18 Acetate actually comes from the same wood-pulp mill as the raw material for the cardboard with which the laces are packaged.
19 For more about Hayek, see chapter 2.
20 The term has actually been used by engineers for fifty years as shorthand for a material that is perfect for some use but doesn’t exist, like a wire with no mass that conducts electricity with no resistance.
21 For that, you’ll have to read chapter 8.
22 Although I still think the best travel book ever written is Mark Twain’s Innocents Abroad, in which he famously complains about having Michelangelo (he calls him Michael Angelo) for breakfast, lunch, dinner, and between meals, finally admitting that he “never felt so fervently thankful, so soothed, so tranquil, so filled with a blessed peace, as I did yesterday when I learned that Michael Angelo was dead.”
23 You start trying to teach your children and end up learning a lot yourself. One thing I learned about was a man named Eugen Richter, a man who spent his life supporting free markets and trade and opposing both Germany’s socialists and Chancellor Bismarck. Richter wrote a book titled Pictures of the Socialistic Future, in which he parodied—sort of—the kind of welfare state in whic
h emigration is prohibited, since “persons who owe their education and training to the State cannot be accorded the right to emigrate, so long as they are of an age when they are obliged to work.” Which doesn’t say much about the United States but is a pretty good description of, oh, say, East Germany.
24 China and India are giant economic powers, but mostly because of their giant populations. China’s per-capita GDP is essentially the same as Angola’s; India’s is less than Mongolia’s.
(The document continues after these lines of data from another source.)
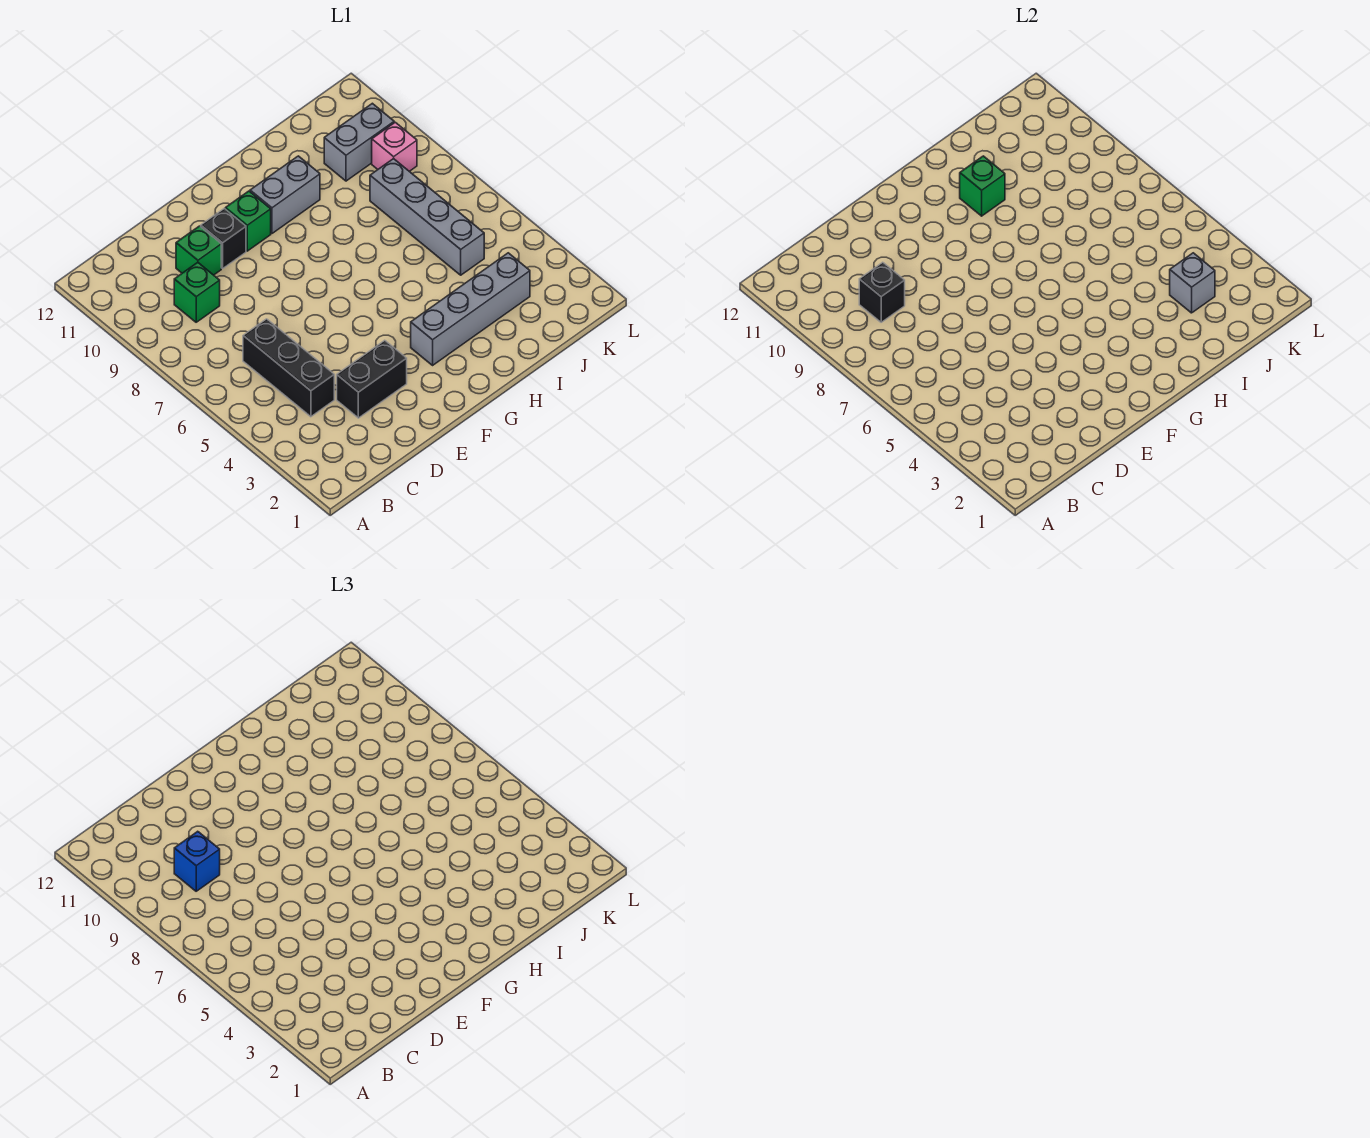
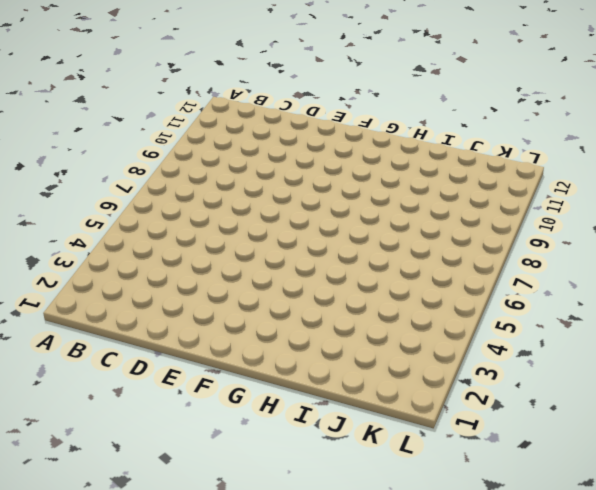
none -> black brick C4:C6 level 1
none -> green brick C9 level 1
none -> black brick D3:E3 level 1

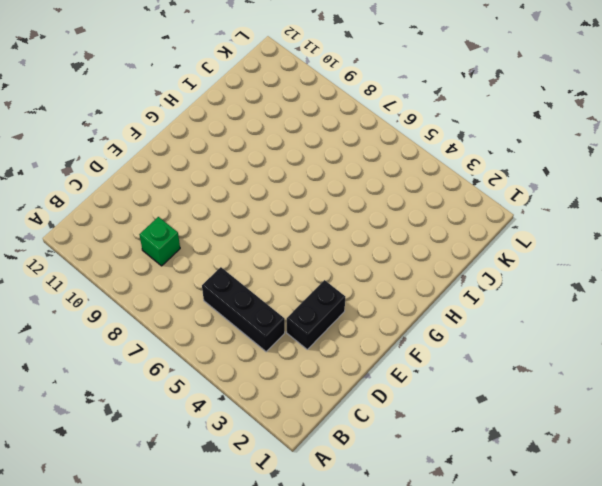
none -> green brick D10 level 1
none -> black brick E10 level 1
none -> green brick F10 level 1

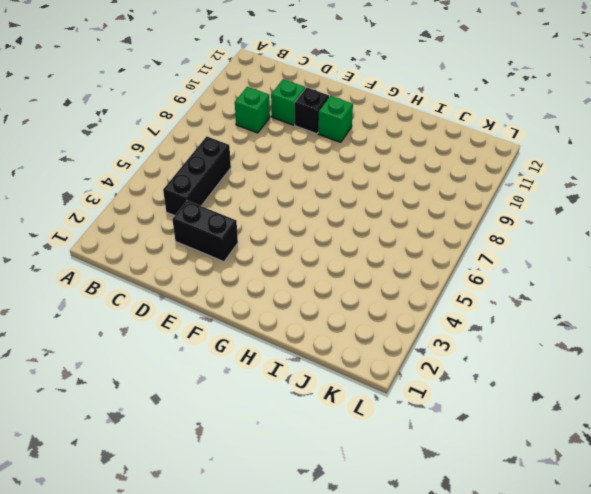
none -> grey brick G3:J3 level 1
none -> grey brick G10:H10 level 1
none -> grey brick J5:J8 level 1

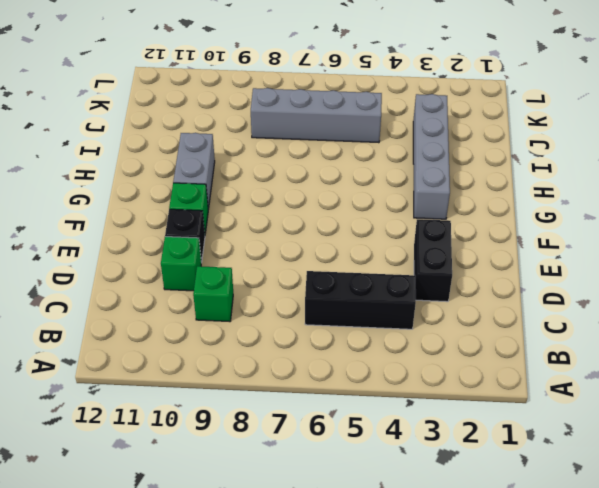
none -> grey brick J10:K10 level 1
none -> pink brick K9 level 1
none -> black brick C9 level 2

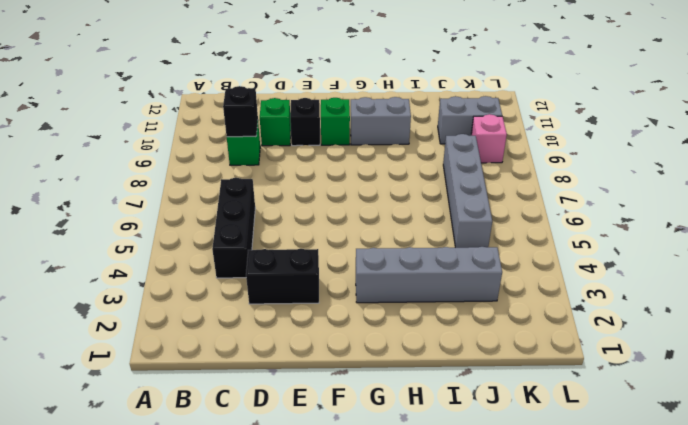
none -> green brick H10 level 2
none -> grey brick J3 level 2
none -> blue brick C9 level 3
25 It would be poetic justice of a sort if Paul Krugman had a Harvard pedigree, but his academic credentials come from Yale and MIT, and he now teaches at Princeton. Same difference.
26 For more on unionism, see chapter 9.
27 For more on the law in question—the Davis-Bacon Act—see chapter 9.
28 For more on financial regulation, see chapter 2.
29 Yet another regulation—the Corporate Average Fuel Economy, or CAFE—tells automobile companies what the average mileage of cars has to be.
30 I’m not making up either of these. The Obama administration has reinstated the Clintonera regulations intended to prevent carpal tunnel syndrome, regulations that will cost between $4 billion and $100 billion annually. And the new $600 gas threshold? Part of (don’t laugh) health-care reform—a provision that even the IRS itself calls “disproportionate as compared with any resulting improvement in tax compliance” (IRS Report Number IR-2010-83, July 7, 2010, “National Taxpayer Advocate Submits Mid-Year Report to Congress”).
31 We could give some credit to Jimmy Carter for deregulating the price of natural gas, but we’d have to take away points for the $20 billion he invested in the conversion of coal into natural gas because of a “shortage” that vanished once he deregulated its price. In fact, his deregulation-regulation-deregulation policies were so clumsy that—did I mention it was Jimmy Carter?
32 Borlaug, who died in 2009, also estimated that it would take an additional five billion cows to produce enough “natural” fertilizer to produce the needed nitrogen, to say nothing of uncounted tons of methane, a greenhouse gas. How Progressives can, at the same time, be against both global warming and synthetic fertilizers (and Borlaug himself, who supported intensive agriculture as the best defense against deforestation) escapes me. But they are. At a 2002 meeting in Rome that included Friends of the Earth and Greenpeace, the final conference report blamed the Green Revolution for the rise in world hunger.